__Task to complete__:
Convert every line of the records below into a numbered list, skipping blank lines. Omit the pictures from your answer.

Dataset entries:
■ ■ ■ ■ ■

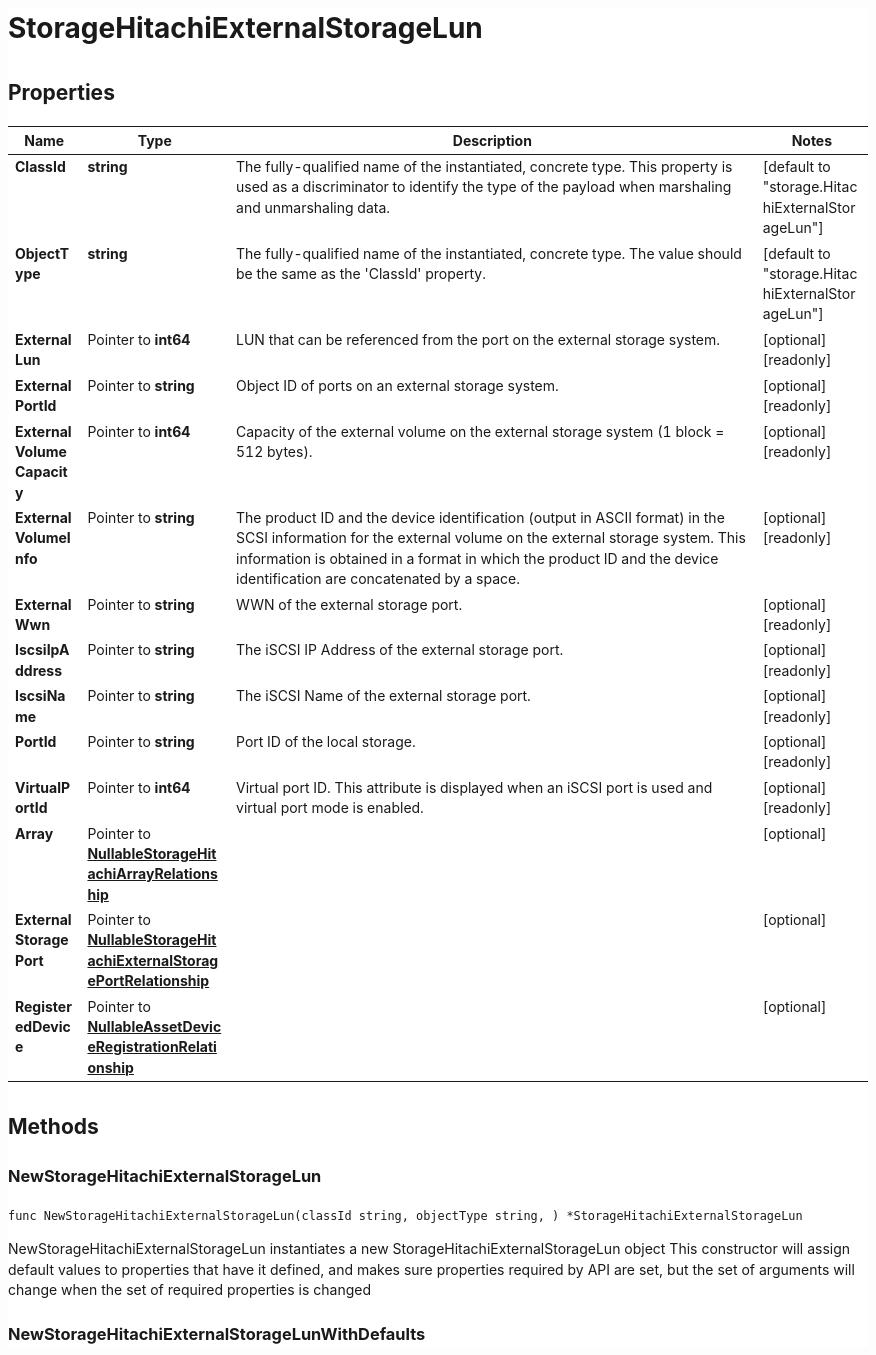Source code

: # StorageHitachiExternalStorageLun

## Properties

Name | Type | Description | Notes
------------ | ------------- | ------------- | -------------
**ClassId** | **string** | The fully-qualified name of the instantiated, concrete type. This property is used as a discriminator to identify the type of the payload when marshaling and unmarshaling data. | [default to "storage.HitachiExternalStorageLun"]
**ObjectType** | **string** | The fully-qualified name of the instantiated, concrete type. The value should be the same as the &#39;ClassId&#39; property. | [default to "storage.HitachiExternalStorageLun"]
**ExternalLun** | Pointer to **int64** | LUN that can be referenced from the port on the external storage system. | [optional] [readonly] 
**ExternalPortId** | Pointer to **string** | Object ID of ports on an external storage system. | [optional] [readonly] 
**ExternalVolumeCapacity** | Pointer to **int64** | Capacity of the external volume on the external storage system (1 block &#x3D; 512 bytes). | [optional] [readonly] 
**ExternalVolumeInfo** | Pointer to **string** | The product ID and the device identification (output in ASCII format) in the SCSI information for the external volume on the external storage system. This information is obtained in a format in which the product ID and the device identification are concatenated by a space. | [optional] [readonly] 
**ExternalWwn** | Pointer to **string** | WWN of the external storage port. | [optional] [readonly] 
**IscsiIpAddress** | Pointer to **string** | The iSCSI IP Address of the external storage port. | [optional] [readonly] 
**IscsiName** | Pointer to **string** | The iSCSI Name of the external storage port. | [optional] [readonly] 
**PortId** | Pointer to **string** | Port ID of the local storage. | [optional] [readonly] 
**VirtualPortId** | Pointer to **int64** | Virtual port ID. This attribute is displayed when an iSCSI port is used and virtual port mode is enabled. | [optional] [readonly] 
**Array** | Pointer to [**NullableStorageHitachiArrayRelationship**](StorageHitachiArrayRelationship.md) |  | [optional] 
**ExternalStoragePort** | Pointer to [**NullableStorageHitachiExternalStoragePortRelationship**](StorageHitachiExternalStoragePortRelationship.md) |  | [optional] 
**RegisteredDevice** | Pointer to [**NullableAssetDeviceRegistrationRelationship**](AssetDeviceRegistrationRelationship.md) |  | [optional] 

## Methods

### NewStorageHitachiExternalStorageLun

`func NewStorageHitachiExternalStorageLun(classId string, objectType string, ) *StorageHitachiExternalStorageLun`

NewStorageHitachiExternalStorageLun instantiates a new StorageHitachiExternalStorageLun object
This constructor will assign default values to properties that have it defined,
and makes sure properties required by API are set, but the set of arguments
will change when the set of required properties is changed

### NewStorageHitachiExternalStorageLunWithDefaults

■ ■ ■ ■ ■

__Exercise output__:
1. Source code
2. : # StorageHitachiExternalStorageLun
3. ## Properties
4. Name | Type | Description | Notes
5. ------------ | ------------- | ------------- | -------------
6. **ClassId** | **string** | The fully-qualified name of the instantiated, concrete type. This property is used as a discriminator to identify the type of the payload when marshaling and unmarshaling data. | [default to "storage.HitachiExternalStorageLun"]
7. **ObjectType** | **string** | The fully-qualified name of the instantiated, concrete type. The value should be the same as the &#39;ClassId&#39; property. | [default to "storage.HitachiExternalStorageLun"]
8. **ExternalLun** | Pointer to **int64** | LUN that can be referenced from the port on the external storage system. | [optional] [readonly] 
9. **ExternalPortId** | Pointer to **string** | Object ID of ports on an external storage system. | [optional] [readonly] 
10. **ExternalVolumeCapacity** | Pointer to **int64** | Capacity of the external volume on the external storage system (1 block &#x3D; 512 bytes). | [optional] [readonly] 
11. **ExternalVolumeInfo** | Pointer to **string** | The product ID and the device identification (output in ASCII format) in the SCSI information for the external volume on the external storage system. This information is obtained in a format in which the product ID and the device identification are concatenated by a space. | [optional] [readonly] 
12. **ExternalWwn** | Pointer to **string** | WWN of the external storage port. | [optional] [readonly] 
13. **IscsiIpAddress** | Pointer to **string** | The iSCSI IP Address of the external storage port. | [optional] [readonly] 
14. **IscsiName** | Pointer to **string** | The iSCSI Name of the external storage port. | [optional] [readonly] 
15. **PortId** | Pointer to **string** | Port ID of the local storage. | [optional] [readonly] 
16. **VirtualPortId** | Pointer to **int64** | Virtual port ID. This attribute is displayed when an iSCSI port is used and virtual port mode is enabled. | [optional] [readonly] 
17. **Array** | Pointer to [**NullableStorageHitachiArrayRelationship**](StorageHitachiArrayRelationship.md) |  | [optional] 
18. **ExternalStoragePort** | Pointer to [**NullableStorageHitachiExternalStoragePortRelationship**](StorageHitachiExternalStoragePortRelationship.md) |  | [optional] 
19. **RegisteredDevice** | Pointer to [**NullableAssetDeviceRegistrationRelationship**](AssetDeviceRegistrationRelationship.md) |  | [optional] 
20. ## Methods
21. ### NewStorageHitachiExternalStorageLun
22. `func NewStorageHitachiExternalStorageLun(classId string, objectType string, ) *StorageHitachiExternalStorageLun`
23. NewStorageHitachiExternalStorageLun instantiates a new StorageHitachiExternalStorageLun object
24. This constructor will assign default values to properties that have it defined,
25. and makes sure properties required by API are set, but the set of arguments
26. will change when the set of required properties is changed
27. ### NewStorageHitachiExternalStorageLunWithDefaults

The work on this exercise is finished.